It’s 50 years since Scottish-Australian jazz singer-trumpeter-songwriter Vince Jones started out as a bebop trumpeter playing the club circuit in Melbourne and he’s celebrating in Canberra with a performance at The Street Theatre.
Jones, memorable for his virtuoso trumpet, his laid-back voice and his incisive words, will perform classics and some new songs with his regular quintet – pianist Matt McMahon, double bassist, Karl Dunnicliff and Canberrans John Mackey, tenor sax, and James Hauptmann, drums.
Known for his attraction to R&B music and even more for creating the biggest-selling Australian jazz album of all time, Come In Spinner, he grew up with jazz, soul and rock with a lot of horns, much of it on records owned by his dad, who had been a band conductor in Scotland.
It was not horns but the trumpet that would inspire him, seen over a long career and a long line of Aria, APRA, Mo and Bell awards.
When I catch up with Jones by phone from his home in Bingie on the south coast, where he’s lived for around 30 years, he tells me that at age 71, he’s enjoyed a long life.
“I like writing original music,” Jones says. “Here in Australia I saw how heavily we were affected by British and American rock ‘n’ roll; I always felt the need to look in another direction away from the American influence and I thought I’d like to make music that is special to this country.”
But the music he’ll perform at the Street Theatre will include a couple of standards from the American Songbook, which he still loves, along with some past hits as Jones and his quintet work their way through a handpicked selection of songs.
With a new album being mastered to come out later this year, he’s been reflecting on the contemporary online music phenomenon.
“I like the concept of a CD or album and this one has got 10 or 12 tracks on it,” he says, arguing that platforms such as Spotify create very little room for new music, and even more importantly, discourage real listening, as they can be called up automatically.
It’s the same in the film industry, he suspects.

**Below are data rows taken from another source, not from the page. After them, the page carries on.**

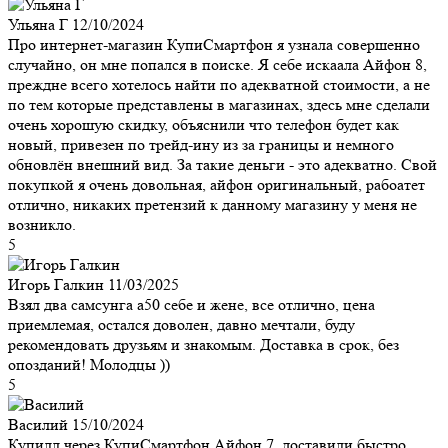
Ульяна Г
12/10/2024
Про интернет-магазин КупиСмартфон я узнала совершенно
случайно, он мне попался в поиске. Я себе искаала Айфон 8,
преждне всего хотелось найти по адекватной стоимости, а не
по тем которые представлены в магазинах, здесь мне сделали
очень хорошую скидку, объяснили что телефон будет как
новый, привезен по трейд-ину из за границы и немного
обновлён внешний вид. За такие деньги - это адекватно. Свой
покупкой я очень довольная, айфон оригинальный, рабоатет
отлично, никаких претензий к данному магазину у меня не
возникло.
5
Игорь Галкин
11/03/2025
Взял два самсунга а50 себе и жене, все отлично, цена
приемлемая, остался доволен, давно мечтали, буду
рекомендовать друзьям и знакомым. Доставка в срок, без
опозданий! Молодцы ))
5
Василий
15/10/2024
Купилл через КупиСмартфон Айфон 7, доставили быстро,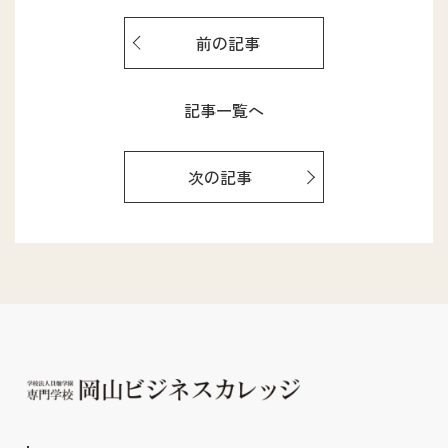
前の記事
記事一覧へ
次の記事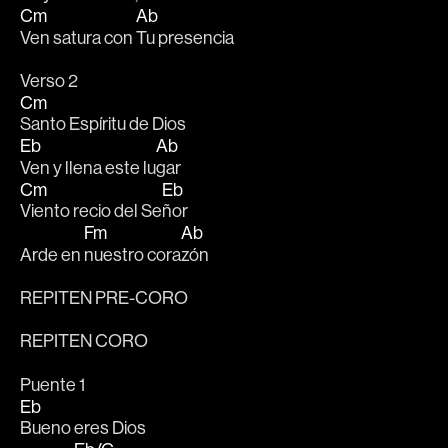
Cm
Ab
Ven satura con 
Tu presencia 
Verso 2
Cm
Santo Espíritu de Dios 
Eb
Ab
Ven y llena este lu
gar 
Cm
Eb
Viento recio del Se
ñor
Fm
Ab
Arde en 
nuestro cora
zón 
REPITEN PRE-CORO
REPITEN CORO
Puente 1
Eb
Bueno eres Dios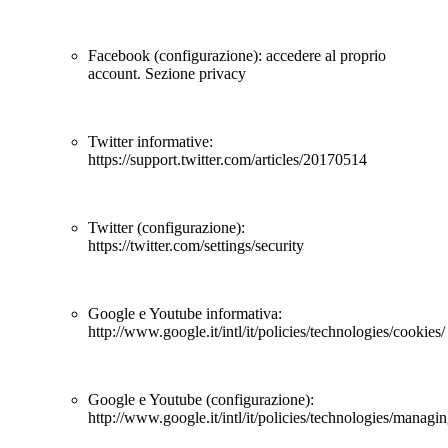
Facebook (configurazione): accedere al proprio
account. Sezione privacy
Twitter informative:
https://support.twitter.com/articles/20170514
Twitter (configurazione):
https://twitter.com/settings/security
Google e Youtube informativa:
http://www.google.it/intl/it/policies/technologies/cookies/
Google e Youtube (configurazione):
http://www.google.it/intl/it/policies/technologies/managin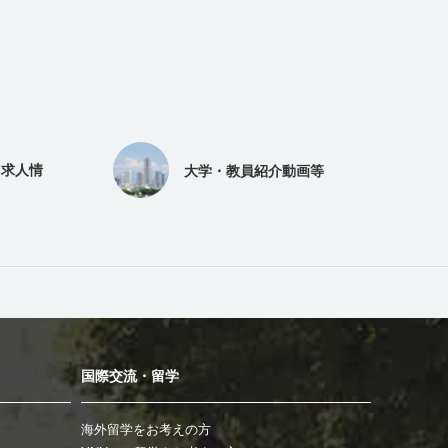
（求人情
大学・教員紹介動画等
国際交流・留学
海外留学をお考えの方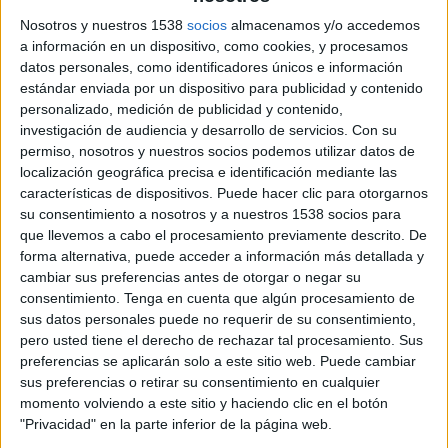
Nosotros y nuestros 1538
socios
almacenamos y/o accedemos
a información en un dispositivo, como cookies, y procesamos
datos personales, como identificadores únicos e información
estándar enviada por un dispositivo para publicidad y contenido
personalizado, medición de publicidad y contenido,
14 DE FEBRERO DE 2017
investigación de audiencia y desarrollo de servicios.
Con su
permiso, nosotros y nuestros socios podemos utilizar datos de
El jurado de la categoría Creative
localización geográfica precisa e identificación mediante las
Effectivenes estará formado por clientes y
características de dispositivos. Puede hacer clic para otorgarnos
agencias de todo el mundo
su consentimiento a nosotros y a nuestros 1538 socios para
que llevemos a cabo el procesamiento previamente descrito. De
La categoría Creative Effectivenes, que reconoce
forma alternativa, puede acceder a información más detallada y
cambiar sus preferencias antes de otorgar o negar su
el vínculo entre la creatividad que gana premios
consentimiento.
Tenga en cuenta que algún procesamiento de
y aquella que es capaz de ganar negocios, es una
sus datos personales puede no requerir de su consentimiento,
de las que más trabajos recibe desde 2011, año de
pero usted tiene el derecho de rechazar tal procesamiento. Sus
su creación. En esta ocasión, la organización de
preferencias se aplicarán solo a este sitio web. Puede cambiar
Cannes Lions ha elegido al CMO de Airbnb,
sus preferencias o retirar su consentimiento en cualquier
Jonathan Mildenhall, para dirigir el jurado de esta
momento volviendo a este sitio y haciendo clic en el botón
categoría. El jurado de Creative Effectiveness
"Privacidad" en la parte inferior de la página web.
está formado por clientes y agencias, y puesto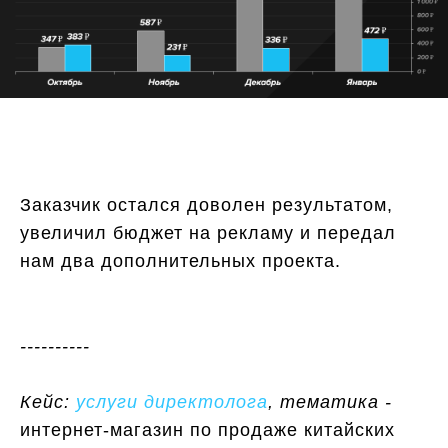
Заказчик остался доволен результатом,
увеличил бюджет на рекламу и передал
нам два дополнительных проекта.
----------
Кейс:
услуги директолога
, тематика -
интернет-магазин по продаже китайских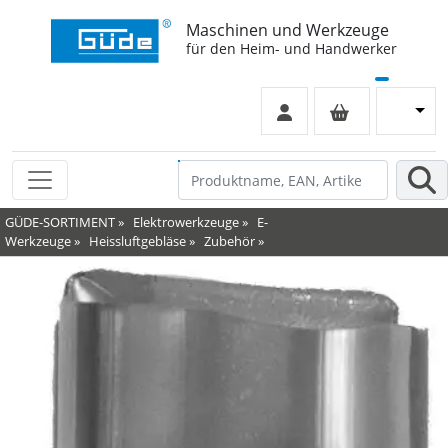
Maschinen und Werkzeuge
für den Heim- und Handwerker
GÜDE-SORTIMENT
»
Elektrowerkzeuge
»
E-
Werkzeuge
»
Heissluftgebläse
»
Zubehör
»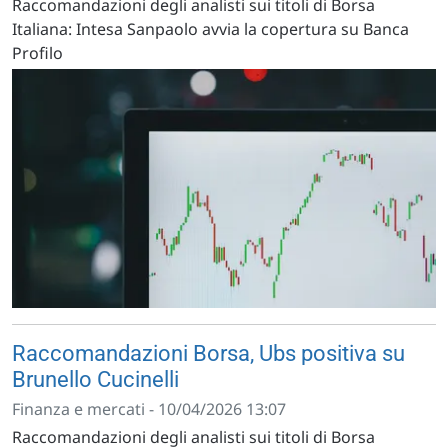
Raccomandazioni degli analisti sui titoli di Borsa
Italiana: Intesa Sanpaolo avvia la copertura su Banca
Profilo
Raccomandazioni Borsa, Ubs positiva su
Brunello Cucinelli
Finanza e mercati - 10/04/2026 13:07
Raccomandazioni degli analisti sui titoli di Borsa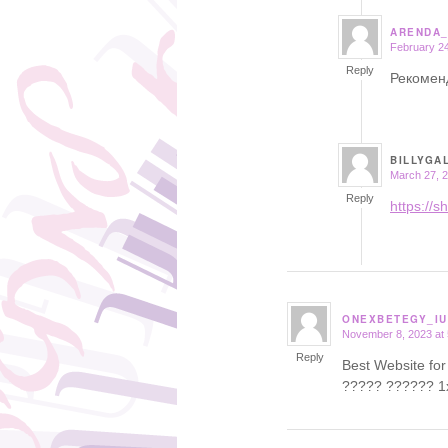
ARENDA
February 24
says:
Reply
Рекомен
BILLYGA
March 27, 2
says:
Reply
https://s
ONEXBETEGY_I
November 8, 2023 at
says:
Reply
Best Website for
????? ?????? 1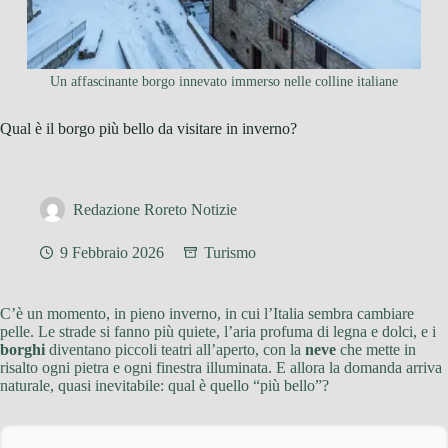
Un affascinante borgo innevato immerso nelle colline italiane
Qual è il borgo più bello da visitare in inverno?
Redazione Roreto Notizie
9 Febbraio 2026
Turismo
C’è un momento, in pieno inverno, in cui l’Italia sembra cambiare
pelle. Le strade si fanno più quiete, l’aria profuma di legna e dolci, e i
borghi
diventano piccoli teatri all’aperto, con la
neve
che mette in
risalto ogni pietra e ogni finestra illuminata. E allora la domanda arriva
naturale, quasi inevitabile: qual è quello “più bello”?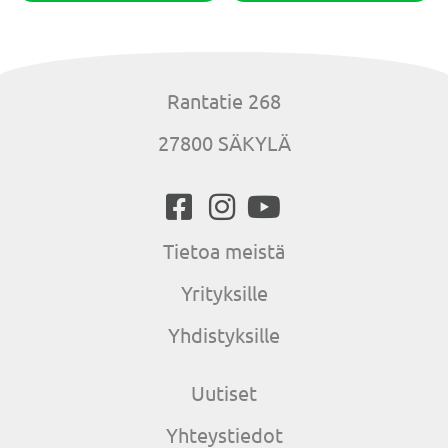
Rantatie 268
27800 SÄKYLÄ
Tietoa meistä
Yrityksille
Yhdistyksille
Uutiset
Yhteystiedot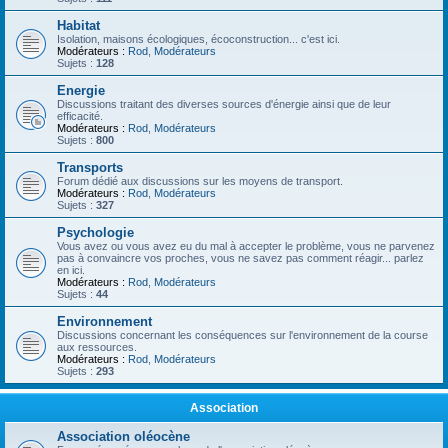
Habitat
Isolation, maisons écologiques, écoconstruction... c'est ici.
Modérateurs :
Rod
,
Modérateurs
Sujets :
128
Energie
Discussions traitant des diverses sources d'énergie ainsi que de leur
efficacité.
Modérateurs :
Rod
,
Modérateurs
Sujets :
800
Transports
Forum dédié aux discussions sur les moyens de transport.
Modérateurs :
Rod
,
Modérateurs
Sujets :
327
Psychologie
Vous avez ou vous avez eu du mal à accepter le problème, vous ne parvenez
pas à convaincre vos proches, vous ne savez pas comment réagir... parlez
en ici.
Modérateurs :
Rod
,
Modérateurs
Sujets :
44
Environnement
Discussions concernant les conséquences sur l'environnement de la course
aux ressources.
Modérateurs :
Rod
,
Modérateurs
Sujets :
293
Association
Association oléocène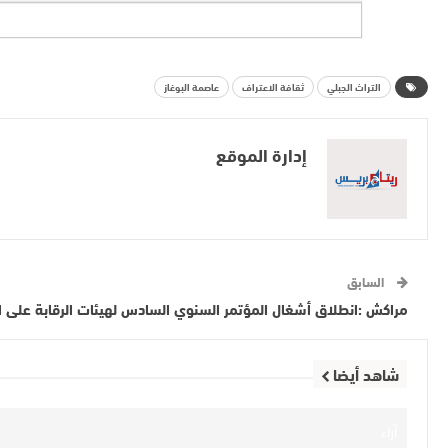
التراث الجبلي
ثقافة الاعتراف
عاصمة البوغاز
إدارة الموقع
السابق
مراكش :انطلاق أشغال المؤتمر السنوي السادس لهيئات الرقابة على الت
شاهد أيضا
آراء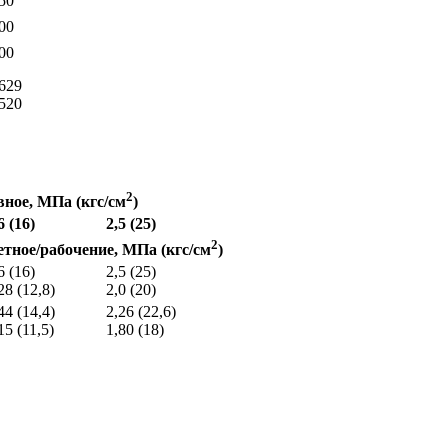
50
00
00
629
520
2
вное, МПа (кгс/см
)
6 (16)
2,5 (25)
2
етное/рабочение, МПа (кгс/см
)
6 (16)
2,5 (25)
28 (12,8)
2,0 (20)
44 (14,4)
2,26 (22,6)
15 (11,5)
1,80 (18)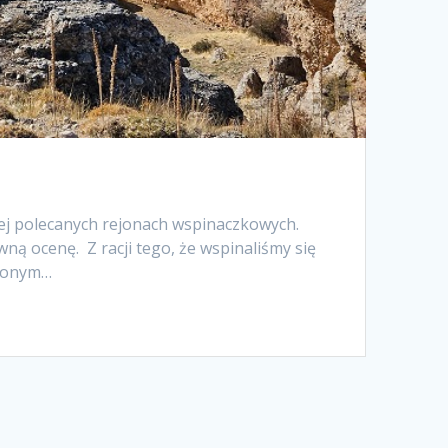
ej polecanych rejonach wspinaczkowych.
wną ocenę. Z racji tego, że wspinaliśmy się
nionym…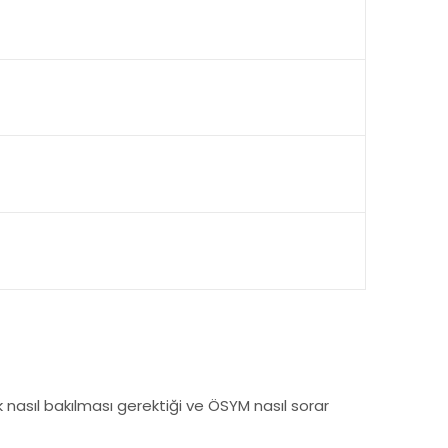
nasıl bakılması gerektiği ve ÖSYM nasıl sorar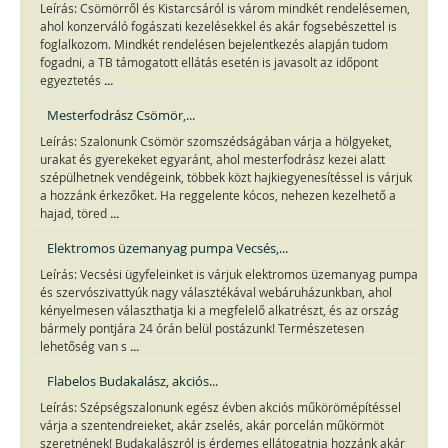
Leírás: Csömörről és Kistarcsáról is várom mindkét rendelésemen,
ahol konzerváló fogászati kezelésekkel és akár fogsebészettel is
foglalkozom. Mindkét rendelésen bejelentkezés alapján tudom
fogadni, a TB támogatott ellátás esetén is javasolt az időpont
...
egyeztetés
Mesterfodrász Csömör,...
Leírás: Szalonunk Csömör szomszédságában várja a hölgyeket,
urakat és gyerekeket egyaránt, ahol mesterfodrász kezei alatt
szépülhetnek vendégeink, többek közt hajkiegyenesítéssel is várjuk
a hozzánk érkezőket. Ha reggelente kócos, nehezen kezelhető a
...
hajad, töred
Elektromos üzemanyag pumpa Vecsés,...
Leírás: Vecsési ügyfeleinket is várjuk elektromos üzemanyag pumpa
és szervószivattyúk nagy választékával webáruházunkban, ahol
kényelmesen választhatja ki a megfelelő alkatrészt, és az ország
bármely pontjára 24 órán belül postázunk! Természetesen
...
lehetőség van s
Flabelos Budakalász, akciós...
Leírás: Szépségszalonunk egész évben akciós műkörömépítéssel
várja a szentendreieket, akár zselés, akár porcelán műkörmöt
szeretnének! Budakalászról is érdemes ellátogatnia hozzánk akár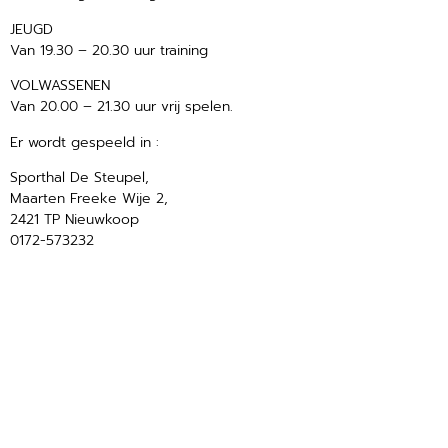
JEUGD
Van 19.30 – 20.30 uur training
VOLWASSENEN
Van 20.00 – 21.30 uur vrij spelen.
Er wordt gespeeld in :
Sporthal De Steupel,
Maarten Freeke Wije 2,
2421 TP Nieuwkoop
0172-573232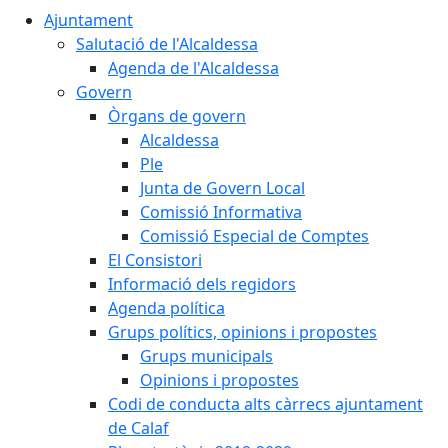
Ajuntament
Salutació de l'Alcaldessa
Agenda de l'Alcaldessa
Govern
Òrgans de govern
Alcaldessa
Ple
Junta de Govern Local
Comissió Informativa
Comissió Especial de Comptes
El Consistori
Informació dels regidors
Agenda política
Grups polítics, opinions i propostes
Grups municipals
Opinions i propostes
Codi de conducta alts càrrecs ajuntament
de Calaf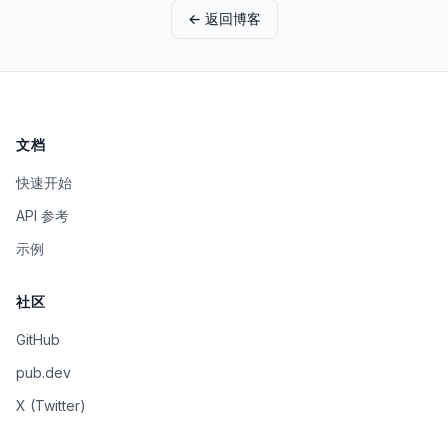
← 返回博客
文档
快速开始
API 参考
示例
社区
GitHub
pub.dev
X (Twitter)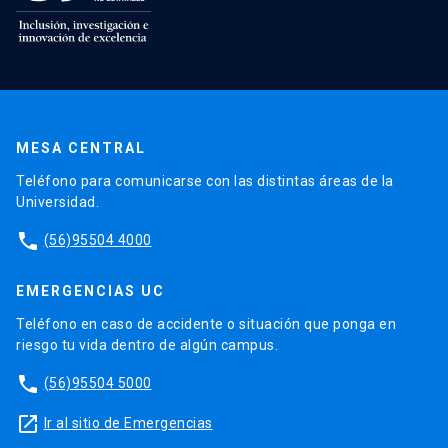
MESA CENTRAL
Teléfono para comunicarse con las distintas áreas de la
Universidad.
phone
(56)95504 4000
EMERGENCIAS UC
Teléfono en caso de accidente o situación que ponga en
riesgo tu vida dentro de algún campus.
phone
(56)95504 5000
launch
Ir al sitio de Emergencias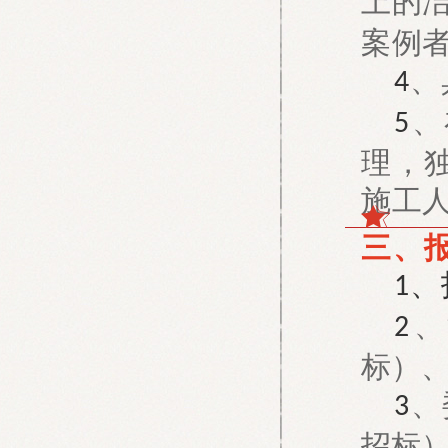
上的
案例
、
4
、
5
理，
施工
三、
、
1
、
2
标）
、
3
招标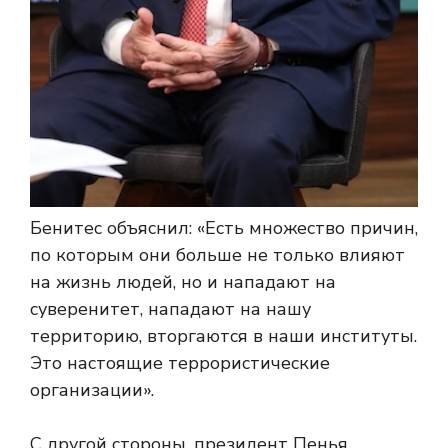
Бенитес объяснил: «Есть множество причин,
по которым они больше не только влияют
на жизнь людей, но и нападают на
суверенитет, нападают на нашу
территорию, вторгаются в наши институты.
Это настоящие террористические
организации».
С другой стороны, президент Пенья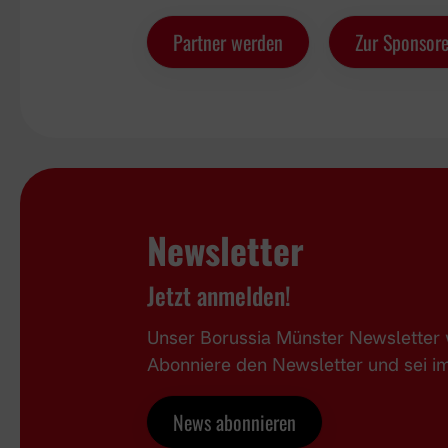
Partner werden
Zur Sponsore
Newsletter
Jetzt anmelden!
Unser Borussia Münster Newsletter w
Abonniere den Newsletter und sei 
News abonnieren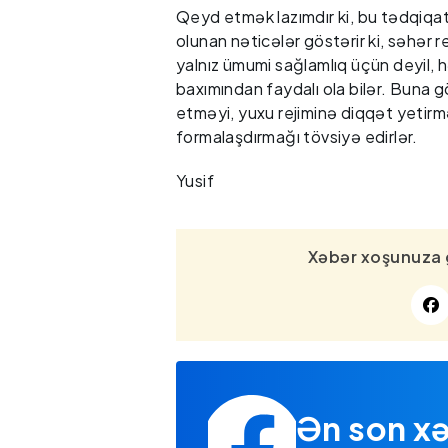
Qeyd etmək lazımdır ki, bu tədqiqat
olunan nəticələr göstərir ki, səhər 
yalnız ümumi sağlamlıq üçün deyil, hə
baxımından faydalı ola bilər. Buna 
etməyi, yuxu rejiminə diqqət yetirmə
formalaşdırmağı tövsiyə edirlər.
Yusif
Xəbər xoşunuza 
Ən son xə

He got talking to playwright David Williamson recently, of whom he’s been a fan since 1975 when he heard the Galapagos Duck soundtrack for the movie of The Removalists, and asked him whether he ever gets royalties from the old movies of his plays. Williamson told him: “Yes, but you have to hassle.”
“These platforms pay almost nothing to artists,” he says, adding, “but then again, I’m a dinosaur.”
Vince Jones, The Street Theatre, September 28.